== Try it ==
Could you reproduce word for word the part of the records that opens with the line containing "site logo: Pos" and closes with the line containing "GOLF PARK 1: Pos"?

== Provided data ==
※
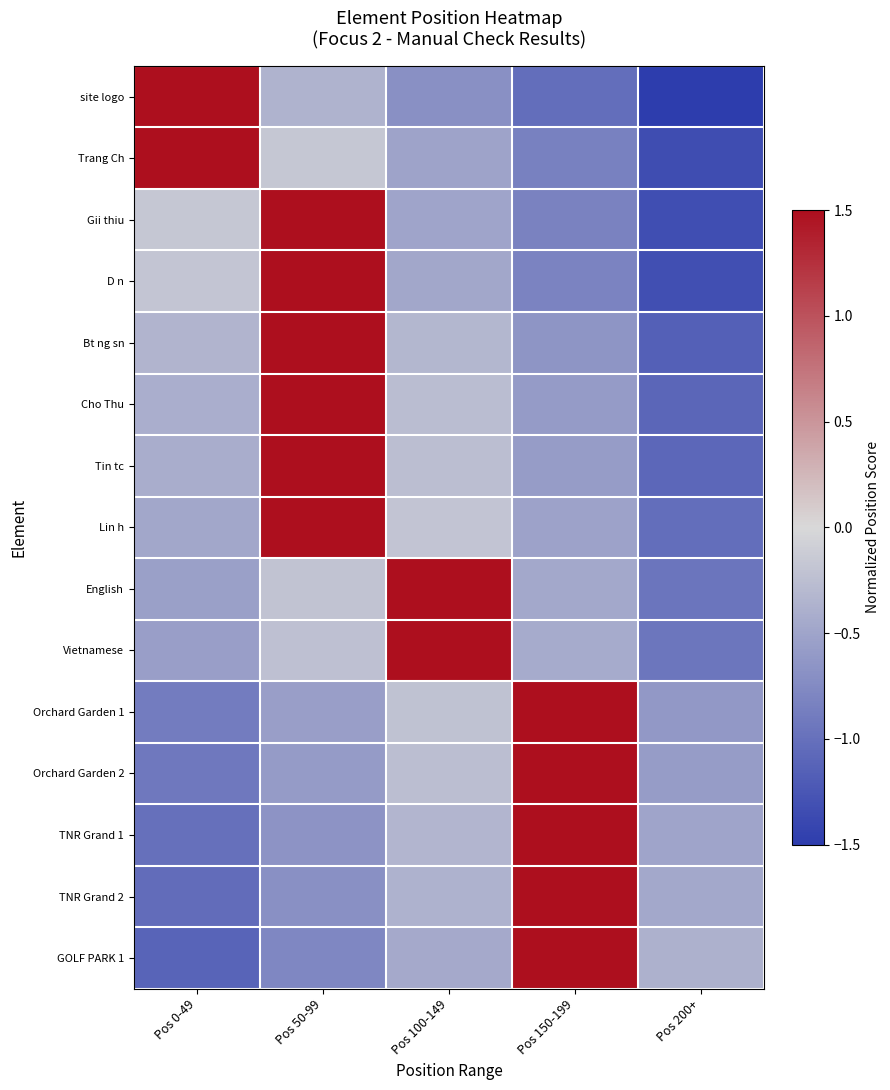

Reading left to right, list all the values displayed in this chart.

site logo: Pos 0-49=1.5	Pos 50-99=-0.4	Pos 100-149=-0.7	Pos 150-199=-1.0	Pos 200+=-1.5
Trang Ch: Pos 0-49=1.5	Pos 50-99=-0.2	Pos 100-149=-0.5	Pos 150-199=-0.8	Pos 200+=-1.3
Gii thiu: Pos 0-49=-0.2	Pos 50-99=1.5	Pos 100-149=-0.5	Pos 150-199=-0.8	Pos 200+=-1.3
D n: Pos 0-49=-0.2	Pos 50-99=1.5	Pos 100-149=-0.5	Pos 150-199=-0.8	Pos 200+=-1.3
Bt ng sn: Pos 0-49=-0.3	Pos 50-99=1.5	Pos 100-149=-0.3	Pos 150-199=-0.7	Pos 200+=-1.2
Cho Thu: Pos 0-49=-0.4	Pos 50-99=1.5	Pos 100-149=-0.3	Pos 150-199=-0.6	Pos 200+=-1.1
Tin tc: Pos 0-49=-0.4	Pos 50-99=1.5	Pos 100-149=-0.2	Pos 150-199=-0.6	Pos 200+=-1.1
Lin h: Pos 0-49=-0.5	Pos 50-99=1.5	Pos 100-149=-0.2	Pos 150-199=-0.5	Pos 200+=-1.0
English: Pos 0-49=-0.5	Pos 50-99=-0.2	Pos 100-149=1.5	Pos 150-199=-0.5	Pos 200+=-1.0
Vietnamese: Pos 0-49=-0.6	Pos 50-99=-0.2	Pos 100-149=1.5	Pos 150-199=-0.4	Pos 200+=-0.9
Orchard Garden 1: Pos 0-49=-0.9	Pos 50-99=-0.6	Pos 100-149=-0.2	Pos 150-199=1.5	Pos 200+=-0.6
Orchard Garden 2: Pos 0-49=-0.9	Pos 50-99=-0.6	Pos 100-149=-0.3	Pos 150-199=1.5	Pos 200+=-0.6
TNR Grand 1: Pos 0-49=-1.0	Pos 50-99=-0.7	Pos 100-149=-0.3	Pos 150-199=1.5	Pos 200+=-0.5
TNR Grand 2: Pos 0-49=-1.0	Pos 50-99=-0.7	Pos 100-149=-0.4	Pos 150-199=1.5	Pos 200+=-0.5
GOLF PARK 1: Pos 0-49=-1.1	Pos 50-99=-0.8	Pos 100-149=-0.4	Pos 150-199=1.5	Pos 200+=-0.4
※
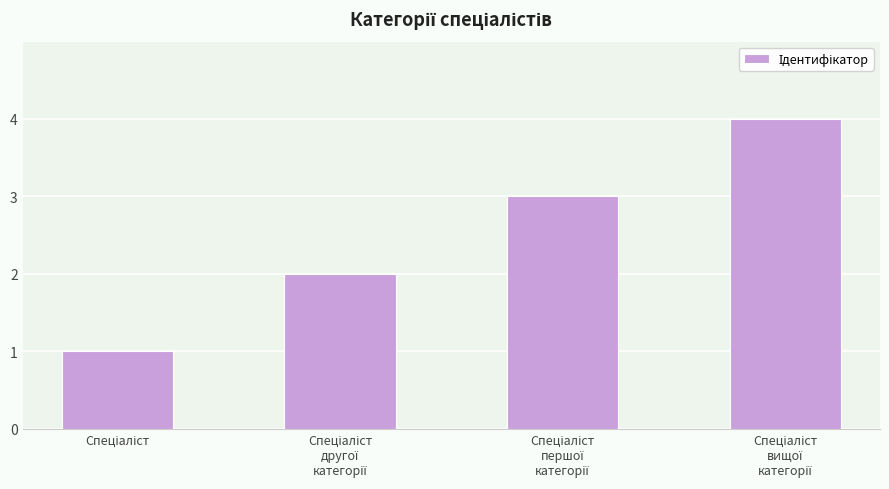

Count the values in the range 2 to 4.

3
※
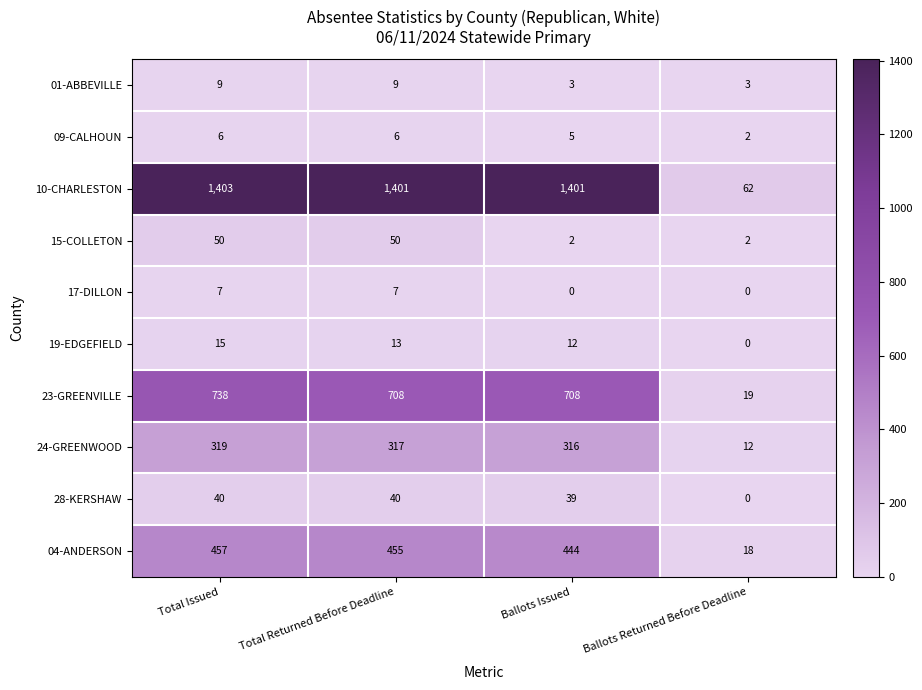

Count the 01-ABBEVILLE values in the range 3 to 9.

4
※
== Answer section ==
site logo: Pos 0-49=1.5	Pos 50-99=-0.4	Pos 100-149=-0.7	Pos 150-199=-1.0	Pos 200+=-1.5
Trang Ch: Pos 0-49=1.5	Pos 50-99=-0.2	Pos 100-149=-0.5	Pos 150-199=-0.8	Pos 200+=-1.3
Gii thiu: Pos 0-49=-0.2	Pos 50-99=1.5	Pos 100-149=-0.5	Pos 150-199=-0.8	Pos 200+=-1.3
D n: Pos 0-49=-0.2	Pos 50-99=1.5	Pos 100-149=-0.5	Pos 150-199=-0.8	Pos 200+=-1.3
Bt ng sn: Pos 0-49=-0.3	Pos 50-99=1.5	Pos 100-149=-0.3	Pos 150-199=-0.7	Pos 200+=-1.2
Cho Thu: Pos 0-49=-0.4	Pos 50-99=1.5	Pos 100-149=-0.3	Pos 150-199=-0.6	Pos 200+=-1.1
Tin tc: Pos 0-49=-0.4	Pos 50-99=1.5	Pos 100-149=-0.2	Pos 150-199=-0.6	Pos 200+=-1.1
Lin h: Pos 0-49=-0.5	Pos 50-99=1.5	Pos 100-149=-0.2	Pos 150-199=-0.5	Pos 200+=-1.0
English: Pos 0-49=-0.5	Pos 50-99=-0.2	Pos 100-149=1.5	Pos 150-199=-0.5	Pos 200+=-1.0
Vietnamese: Pos 0-49=-0.6	Pos 50-99=-0.2	Pos 100-149=1.5	Pos 150-199=-0.4	Pos 200+=-0.9
Orchard Garden 1: Pos 0-49=-0.9	Pos 50-99=-0.6	Pos 100-149=-0.2	Pos 150-199=1.5	Pos 200+=-0.6
Orchard Garden 2: Pos 0-49=-0.9	Pos 50-99=-0.6	Pos 100-149=-0.3	Pos 150-199=1.5	Pos 200+=-0.6
TNR Grand 1: Pos 0-49=-1.0	Pos 50-99=-0.7	Pos 100-149=-0.3	Pos 150-199=1.5	Pos 200+=-0.5
TNR Grand 2: Pos 0-49=-1.0	Pos 50-99=-0.7	Pos 100-149=-0.4	Pos 150-199=1.5	Pos 200+=-0.5
GOLF PARK 1: Pos 0-49=-1.1	Pos 50-99=-0.8	Pos 100-149=-0.4	Pos 150-199=1.5	Pos 200+=-0.4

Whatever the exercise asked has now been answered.